A flat coil of wire has an area A, N turns, and a resistance R. It is situated in a magnetic field, such that the normal to the coil is parallel to the magnetic field. The coil is then rotated through an angle of 90°, so that the normal becomes perpendicular to the magnetic field. The coil has an area of 1.5 10-3 m2, 50 turns, and a resistance of 166 Ω. During the time while it is rotating, a charge of 7.3 10-5 C flows in the coil.

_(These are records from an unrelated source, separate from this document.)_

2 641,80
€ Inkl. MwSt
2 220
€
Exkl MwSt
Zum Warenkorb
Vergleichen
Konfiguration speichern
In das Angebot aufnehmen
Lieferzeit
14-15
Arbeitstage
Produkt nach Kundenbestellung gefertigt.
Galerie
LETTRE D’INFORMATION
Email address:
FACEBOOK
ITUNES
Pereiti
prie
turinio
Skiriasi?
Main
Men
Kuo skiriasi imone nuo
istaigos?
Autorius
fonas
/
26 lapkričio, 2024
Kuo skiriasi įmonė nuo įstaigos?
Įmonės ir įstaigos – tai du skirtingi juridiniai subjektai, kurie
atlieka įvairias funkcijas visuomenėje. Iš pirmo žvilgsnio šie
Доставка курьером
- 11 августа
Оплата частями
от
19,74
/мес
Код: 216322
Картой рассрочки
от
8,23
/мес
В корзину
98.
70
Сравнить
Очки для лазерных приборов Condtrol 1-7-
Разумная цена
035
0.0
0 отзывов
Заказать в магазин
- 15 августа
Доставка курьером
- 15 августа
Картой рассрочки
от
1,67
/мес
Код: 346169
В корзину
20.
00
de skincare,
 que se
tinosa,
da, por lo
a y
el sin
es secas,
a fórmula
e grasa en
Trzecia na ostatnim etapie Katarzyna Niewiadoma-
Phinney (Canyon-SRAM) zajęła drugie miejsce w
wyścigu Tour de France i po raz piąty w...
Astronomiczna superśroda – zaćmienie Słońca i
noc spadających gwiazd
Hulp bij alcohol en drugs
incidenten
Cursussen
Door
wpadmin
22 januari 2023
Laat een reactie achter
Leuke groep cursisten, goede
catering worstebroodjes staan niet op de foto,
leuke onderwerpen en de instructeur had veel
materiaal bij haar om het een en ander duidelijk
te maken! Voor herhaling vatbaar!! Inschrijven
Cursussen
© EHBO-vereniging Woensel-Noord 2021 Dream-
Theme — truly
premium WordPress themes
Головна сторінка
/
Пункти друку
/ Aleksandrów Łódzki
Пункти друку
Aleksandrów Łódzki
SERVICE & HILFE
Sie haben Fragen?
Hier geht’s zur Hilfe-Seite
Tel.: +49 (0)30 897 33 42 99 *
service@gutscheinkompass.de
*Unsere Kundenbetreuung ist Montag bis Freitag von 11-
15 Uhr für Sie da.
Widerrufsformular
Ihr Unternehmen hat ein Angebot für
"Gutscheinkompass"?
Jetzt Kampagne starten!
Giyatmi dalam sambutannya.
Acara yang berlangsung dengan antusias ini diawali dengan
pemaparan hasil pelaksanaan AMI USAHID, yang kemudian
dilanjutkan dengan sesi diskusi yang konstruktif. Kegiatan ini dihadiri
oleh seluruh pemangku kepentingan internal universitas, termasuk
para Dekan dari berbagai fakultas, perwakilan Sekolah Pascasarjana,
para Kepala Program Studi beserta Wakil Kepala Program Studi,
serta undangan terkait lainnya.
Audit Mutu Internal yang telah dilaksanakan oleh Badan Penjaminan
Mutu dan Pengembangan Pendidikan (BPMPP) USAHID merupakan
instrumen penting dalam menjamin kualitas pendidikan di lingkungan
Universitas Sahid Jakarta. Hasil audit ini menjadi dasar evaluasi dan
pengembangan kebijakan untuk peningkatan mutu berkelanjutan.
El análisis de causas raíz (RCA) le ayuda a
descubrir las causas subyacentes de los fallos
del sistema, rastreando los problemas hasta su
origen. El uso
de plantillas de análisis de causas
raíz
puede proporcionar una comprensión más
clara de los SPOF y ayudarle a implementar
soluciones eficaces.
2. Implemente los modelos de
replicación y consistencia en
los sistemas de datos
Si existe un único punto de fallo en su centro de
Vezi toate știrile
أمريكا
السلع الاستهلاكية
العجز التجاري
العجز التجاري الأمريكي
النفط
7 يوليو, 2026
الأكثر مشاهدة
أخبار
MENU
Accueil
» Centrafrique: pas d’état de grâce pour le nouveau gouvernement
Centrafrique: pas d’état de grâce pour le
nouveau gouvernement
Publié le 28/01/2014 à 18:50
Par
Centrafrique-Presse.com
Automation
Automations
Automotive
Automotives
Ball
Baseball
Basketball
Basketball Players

What is the magnitude of the magnetic field?

Answer 1

Step-by-step explanation:

Expression for magnitude of the induced emf is as follows.

`\epsilon = N (BA)/(t)`

`(Q)/(t)R = (NBA)/(t)`

So, magnitude of the magnetic field is as follows.

B =
`(RQ)/(A * N)`

It is given that,

A =
`1.5 * 10^(-3) m^(2)`

Q =
`7.3 * 10^(-5) C`

N = 50

R = 166
`\ohm`

Putting the given values into the above formula as follows.

B =
`(RQ)/(A * N)`

=
`(166 * 7.3 * 10^(-5))/(1.5 *10^(-3) * 50)`

=
`(1211.8 * 10^(-5))/(75 * 10^(-3))`

=
`16.157 * 10^(-2)`

= 0.1615 T

Thus, we can conclude that magnitude of the magnetic field is 0.1615 T.